- [SELECTED TEXT]:
-.-.-

[Import-SIG] New draft revision for PEP 382

Eric Snow ericsnowcurrently at gmail.com
Sun Jul 10 00:30:28 CEST 2011


On Sat, Jul 9, 2011 at 3:49 PM, P.J. Eby <pje at telecommunity.com> wrote:
> At 02:42 AM 7/9/2011 -0600, Eric Snow wrote:
>>
>> And if there were a "zope_part1" and a "zope_part2" directory, both
>> with a zope.ns file in them, that namespace_subpath("zope") call would
>> return ["/usr/lib/site-packages/zope_part1",
>> "/usr/lib/site-packages/zope_part2"], right?  And if both also had a
>> foo.ns file in them, the same would be returned for
>> namespace_subpath("foo").
>
> No; the directory is always named for the package, just like now.  We're
> just saying that we replace looking for __init__.py with looking for *.ns.
>
>
>> > Finally, the ``__init__`` module code for the package (if it exists)
>> > is located and executed in the new module's namespace.
>> >
>> > Each importer that returns a ``namespace_subpath()`` for the package
>> > is asked to perform a standard ``find_module()`` for the package.
>> > Since by the normal import rules, a directory containing an
>> > ``__init__`` module is a package, this call should succeed if the
>> > namespace package portion contains an ``__init__`` module, and the
>> > importing can proceed normally from that point.
>> >
>>
>> Is this last paragraph part of the finally?
>
> Yes.
>
>>  If so, what does calling
>> find_module at this point accompish?  Do you mean load_module is also
>> called for each that is found?

-.-.-

Stored items from a collection:
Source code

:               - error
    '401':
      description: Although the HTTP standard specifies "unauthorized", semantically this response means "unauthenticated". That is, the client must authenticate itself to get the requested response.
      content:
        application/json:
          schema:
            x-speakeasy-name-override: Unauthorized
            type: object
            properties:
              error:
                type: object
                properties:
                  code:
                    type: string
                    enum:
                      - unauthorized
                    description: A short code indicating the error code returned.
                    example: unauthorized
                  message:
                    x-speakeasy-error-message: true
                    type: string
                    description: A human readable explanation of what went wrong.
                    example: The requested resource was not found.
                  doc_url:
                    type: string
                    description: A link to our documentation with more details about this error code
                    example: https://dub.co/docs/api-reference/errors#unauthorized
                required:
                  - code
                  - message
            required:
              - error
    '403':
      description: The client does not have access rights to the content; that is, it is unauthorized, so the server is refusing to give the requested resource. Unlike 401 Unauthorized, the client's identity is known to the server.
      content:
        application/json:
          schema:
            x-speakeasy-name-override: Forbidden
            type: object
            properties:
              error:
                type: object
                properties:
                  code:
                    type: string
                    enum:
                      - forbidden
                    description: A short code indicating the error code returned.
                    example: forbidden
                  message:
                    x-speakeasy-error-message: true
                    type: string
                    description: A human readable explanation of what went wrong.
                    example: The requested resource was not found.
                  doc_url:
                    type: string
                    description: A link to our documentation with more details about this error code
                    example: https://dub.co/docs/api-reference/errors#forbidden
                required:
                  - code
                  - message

-.-.-

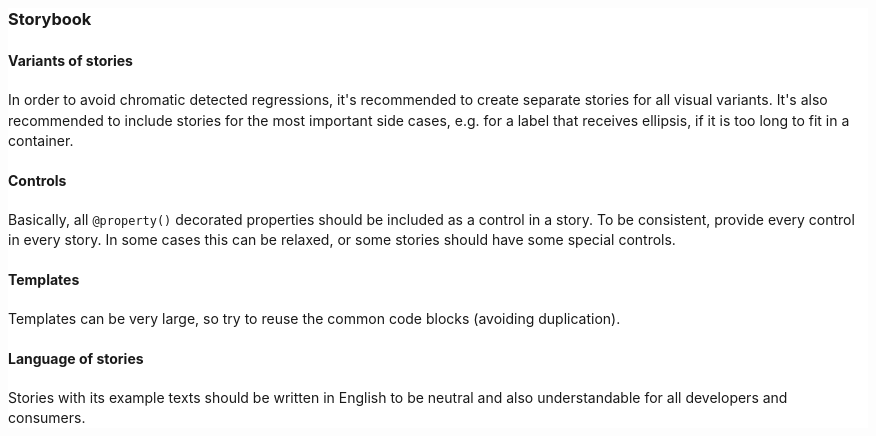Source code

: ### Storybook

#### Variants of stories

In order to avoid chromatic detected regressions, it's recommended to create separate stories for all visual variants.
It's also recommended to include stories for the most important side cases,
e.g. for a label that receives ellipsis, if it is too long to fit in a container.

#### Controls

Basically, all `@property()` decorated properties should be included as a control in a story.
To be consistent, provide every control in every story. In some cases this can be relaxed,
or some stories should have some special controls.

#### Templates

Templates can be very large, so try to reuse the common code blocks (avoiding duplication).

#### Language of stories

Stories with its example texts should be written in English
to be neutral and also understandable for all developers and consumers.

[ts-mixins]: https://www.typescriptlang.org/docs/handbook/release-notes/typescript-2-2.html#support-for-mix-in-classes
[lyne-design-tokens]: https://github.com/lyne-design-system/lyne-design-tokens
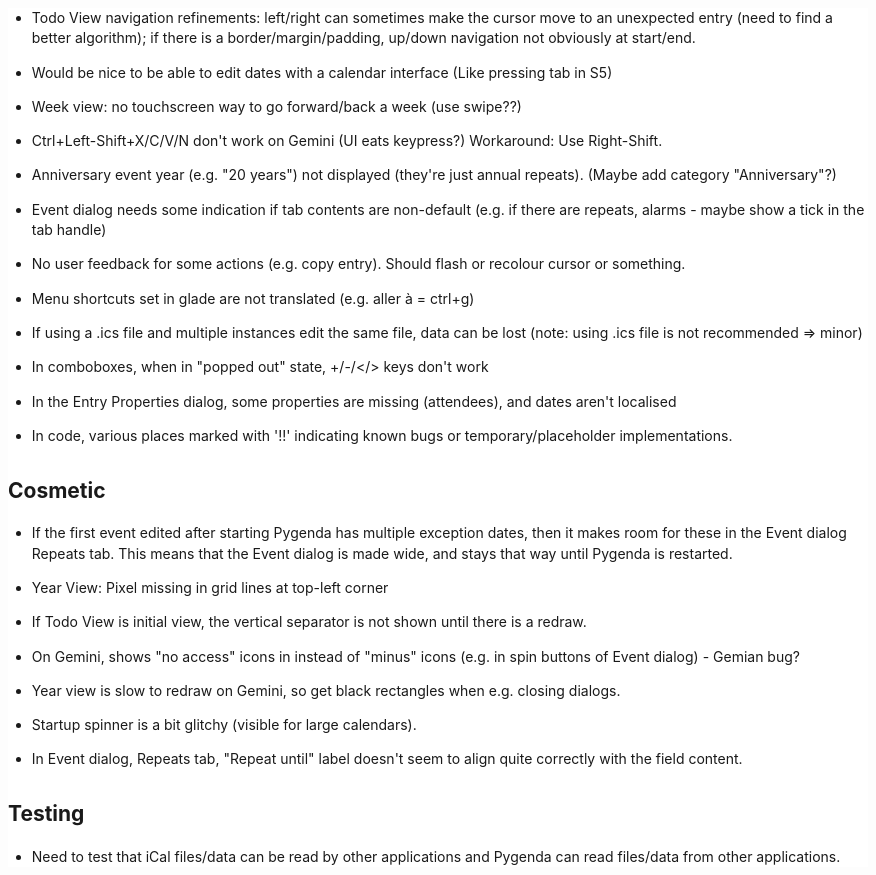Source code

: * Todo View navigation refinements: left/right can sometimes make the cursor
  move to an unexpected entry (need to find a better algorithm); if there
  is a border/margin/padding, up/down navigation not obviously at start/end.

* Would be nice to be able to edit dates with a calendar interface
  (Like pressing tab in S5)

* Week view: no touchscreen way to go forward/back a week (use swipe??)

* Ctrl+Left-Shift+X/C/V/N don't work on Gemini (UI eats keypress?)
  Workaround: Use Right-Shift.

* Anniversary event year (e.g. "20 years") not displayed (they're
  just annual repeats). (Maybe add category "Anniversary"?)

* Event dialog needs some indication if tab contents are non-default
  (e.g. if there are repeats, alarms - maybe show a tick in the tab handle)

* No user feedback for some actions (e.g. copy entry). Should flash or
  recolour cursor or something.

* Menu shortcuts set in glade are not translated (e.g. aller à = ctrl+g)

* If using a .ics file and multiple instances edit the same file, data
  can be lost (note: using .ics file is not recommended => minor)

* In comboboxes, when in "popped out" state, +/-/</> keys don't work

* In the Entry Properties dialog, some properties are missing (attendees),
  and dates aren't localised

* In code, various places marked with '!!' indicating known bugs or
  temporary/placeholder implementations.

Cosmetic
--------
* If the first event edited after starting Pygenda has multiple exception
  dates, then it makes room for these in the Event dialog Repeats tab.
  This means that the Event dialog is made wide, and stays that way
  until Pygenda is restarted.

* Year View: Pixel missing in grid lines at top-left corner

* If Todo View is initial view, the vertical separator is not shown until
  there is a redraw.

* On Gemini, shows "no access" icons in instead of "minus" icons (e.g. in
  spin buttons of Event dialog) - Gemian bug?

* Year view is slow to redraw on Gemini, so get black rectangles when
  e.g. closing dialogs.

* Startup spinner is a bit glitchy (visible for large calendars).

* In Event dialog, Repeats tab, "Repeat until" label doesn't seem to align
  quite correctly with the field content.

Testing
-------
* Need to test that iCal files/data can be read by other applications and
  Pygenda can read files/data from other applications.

-.-.-

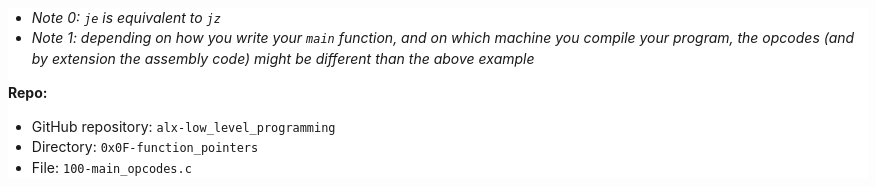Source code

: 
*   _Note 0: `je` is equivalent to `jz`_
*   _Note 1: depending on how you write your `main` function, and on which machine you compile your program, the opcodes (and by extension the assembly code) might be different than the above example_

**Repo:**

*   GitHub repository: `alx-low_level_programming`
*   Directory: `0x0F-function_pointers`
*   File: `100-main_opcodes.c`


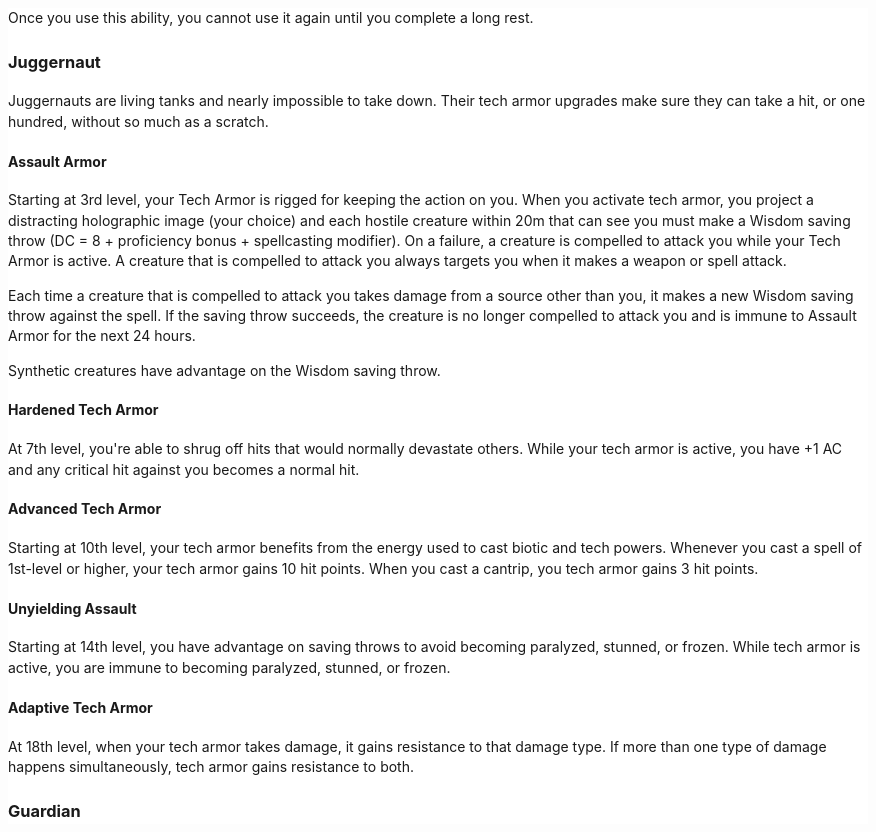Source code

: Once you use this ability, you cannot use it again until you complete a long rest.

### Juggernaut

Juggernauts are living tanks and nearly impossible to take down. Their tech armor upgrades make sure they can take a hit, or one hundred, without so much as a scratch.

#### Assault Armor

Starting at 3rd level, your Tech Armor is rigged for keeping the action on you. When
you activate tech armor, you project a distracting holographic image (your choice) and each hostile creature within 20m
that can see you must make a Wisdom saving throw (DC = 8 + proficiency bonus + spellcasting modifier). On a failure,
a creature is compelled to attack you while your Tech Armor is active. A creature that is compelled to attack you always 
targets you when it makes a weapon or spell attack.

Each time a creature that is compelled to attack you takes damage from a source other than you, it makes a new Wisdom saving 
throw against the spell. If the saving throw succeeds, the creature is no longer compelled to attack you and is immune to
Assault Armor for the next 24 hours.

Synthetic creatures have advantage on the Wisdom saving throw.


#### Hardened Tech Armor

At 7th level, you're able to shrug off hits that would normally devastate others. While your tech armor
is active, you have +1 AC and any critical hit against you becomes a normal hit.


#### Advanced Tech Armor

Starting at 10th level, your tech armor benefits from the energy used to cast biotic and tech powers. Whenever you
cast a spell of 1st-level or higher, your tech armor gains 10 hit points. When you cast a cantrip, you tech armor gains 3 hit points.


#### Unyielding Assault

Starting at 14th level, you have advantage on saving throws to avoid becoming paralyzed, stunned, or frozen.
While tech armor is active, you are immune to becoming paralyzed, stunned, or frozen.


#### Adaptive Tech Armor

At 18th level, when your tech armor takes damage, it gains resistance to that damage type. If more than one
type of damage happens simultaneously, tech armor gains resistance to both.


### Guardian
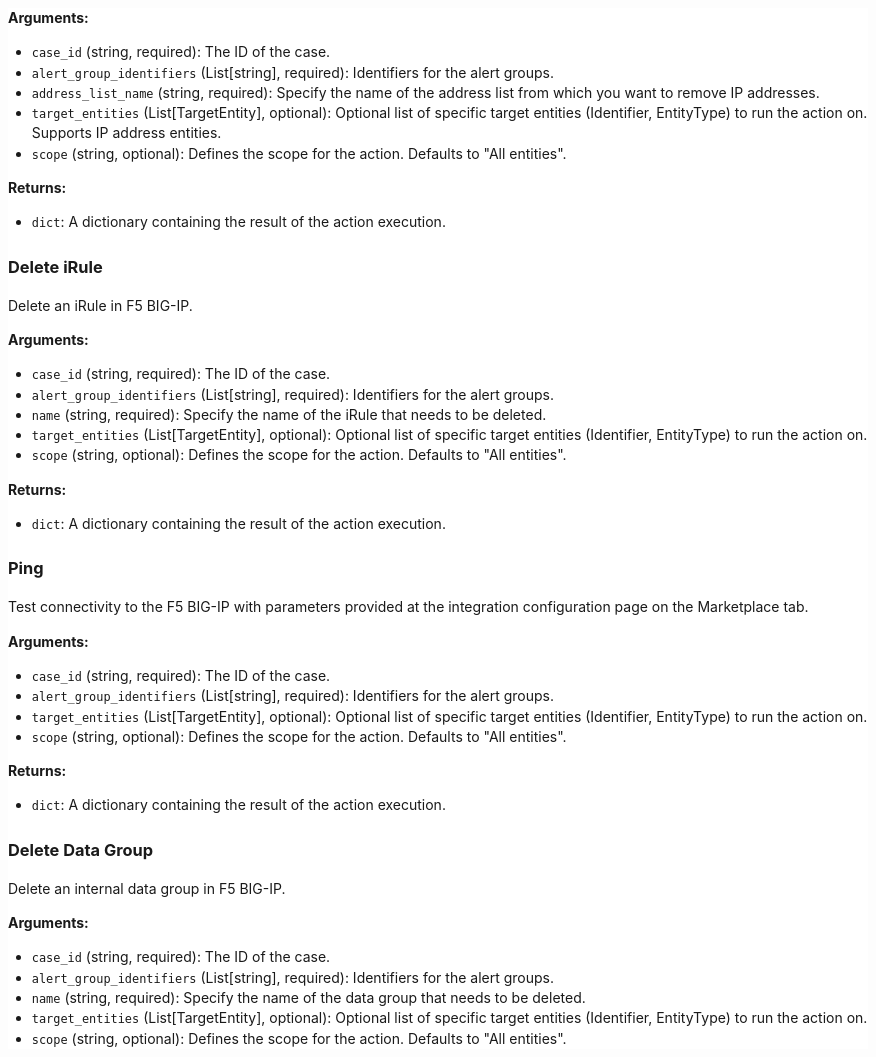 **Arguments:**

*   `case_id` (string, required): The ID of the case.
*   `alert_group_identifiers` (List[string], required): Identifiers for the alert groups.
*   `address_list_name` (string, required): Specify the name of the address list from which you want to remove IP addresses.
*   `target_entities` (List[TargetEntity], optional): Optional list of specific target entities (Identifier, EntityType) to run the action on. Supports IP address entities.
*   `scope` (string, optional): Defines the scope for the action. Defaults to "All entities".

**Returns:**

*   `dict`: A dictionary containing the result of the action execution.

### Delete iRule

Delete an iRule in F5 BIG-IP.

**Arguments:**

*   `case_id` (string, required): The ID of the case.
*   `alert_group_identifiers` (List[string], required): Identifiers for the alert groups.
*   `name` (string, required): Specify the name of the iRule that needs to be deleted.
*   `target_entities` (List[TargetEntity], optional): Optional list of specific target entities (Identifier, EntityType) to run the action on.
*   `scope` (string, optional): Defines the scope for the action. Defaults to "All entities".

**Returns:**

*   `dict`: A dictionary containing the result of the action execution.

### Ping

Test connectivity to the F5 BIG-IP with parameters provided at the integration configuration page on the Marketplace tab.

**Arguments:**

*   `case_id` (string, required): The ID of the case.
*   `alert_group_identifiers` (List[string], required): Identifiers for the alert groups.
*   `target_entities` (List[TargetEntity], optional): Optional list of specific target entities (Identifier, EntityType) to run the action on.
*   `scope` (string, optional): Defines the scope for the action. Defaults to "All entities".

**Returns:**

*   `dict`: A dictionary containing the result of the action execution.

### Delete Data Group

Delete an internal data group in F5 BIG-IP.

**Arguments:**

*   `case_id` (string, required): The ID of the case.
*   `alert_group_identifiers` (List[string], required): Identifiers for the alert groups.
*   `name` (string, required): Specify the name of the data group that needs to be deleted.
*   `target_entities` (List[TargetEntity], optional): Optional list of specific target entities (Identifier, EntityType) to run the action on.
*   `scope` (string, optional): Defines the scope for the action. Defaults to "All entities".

-.-.-

- [SET OF TASKS]:
- a) In the PEP 382 thread, what does P.J. Eby say replaces looking for __init__.py?
- b) List every function or method name that appears in the PEP 382 thread.
- c) Extend the PEP 382 mailing-list thread past its last line.

- [OUTPUTS IN ORDER]:
- a) Looking for *.ns files.

- b) namespace_subpath, find_module, load_module

- c)
>
> I'm adding this sentence to the end of that paragraph for clarification:
>
> """(That is, with a ``load_module()`` call to execute the first ``__init__``
> module found on the package's ``__path__``.)"""
>
> Does that make it clearer?
>

Yeah, that's great.

>
>> Will it be too easy (or conversely
>> very likely) to have __init__.py collisions?
>
> __init__ collisions (and the recommendation to not use __init__ modules at
> all) are addressed later below in the implementation notes.
>
>
>
>> > There is one caveat, however.  The importers currently distributed
>> > with Python expect that *they* will be the ones to initialize the
>> > ``__path__`` attribute, which means that they must be changed to
>> > either recognize that ``__path__`` has already been set and not
>> > change it, or to handle namespace packages specially (e.g., via an
>> > internal flag or checking ``sys.namespace_packages``).
>> >
>> > Similarly, any third-party importers wishing to support namespace
>> > packages must make similar changes.
>> >
>>
>> Seems like the caveat is dependent on the above algorithm.  If the
>> module's __path__ were set with the namespace_subpath() results after
>> the namespace package's import was all over, would it still be an
>> issue?
>
> No, but then we couldn't support __init__ modules executing with the correct
> __path__ value; notably, this would prevent __init__ modules from
> manipulating their own __path__.
>

Good point.

> Honestly, throwing out __init__ support entirely would make a LOT of things
> easier and simpler here, especially in the 2.x version.  But there was a
> vocal contingent of support for them in the original Python-Dev discussion.
>
>
>> > Specifically the proposed changes and additions are:
>>
>> Maybe, "Specifically the proposed changes and additions to pkgutil
>> are:", to clarify the context?
>
> Ok.
>
>> >
>> > * A new ``namespace_subpath(importer, fullname)`` generic, allowing
>> >  implementations to be registered for existing importers.
>> >
>> > * A new ``extend_namespaces(path_entry)`` function, to extend existing
>> >  and already-imported namespace packages' ``__path__`` attributes to
>> >  include any portions found in a new ``sys.path`` entry.  This
>> >  function should be called by applications extending ``sys.path``
>> >  at runtime, e.g. to include a plugin directory or add an egg to the
>> >  path.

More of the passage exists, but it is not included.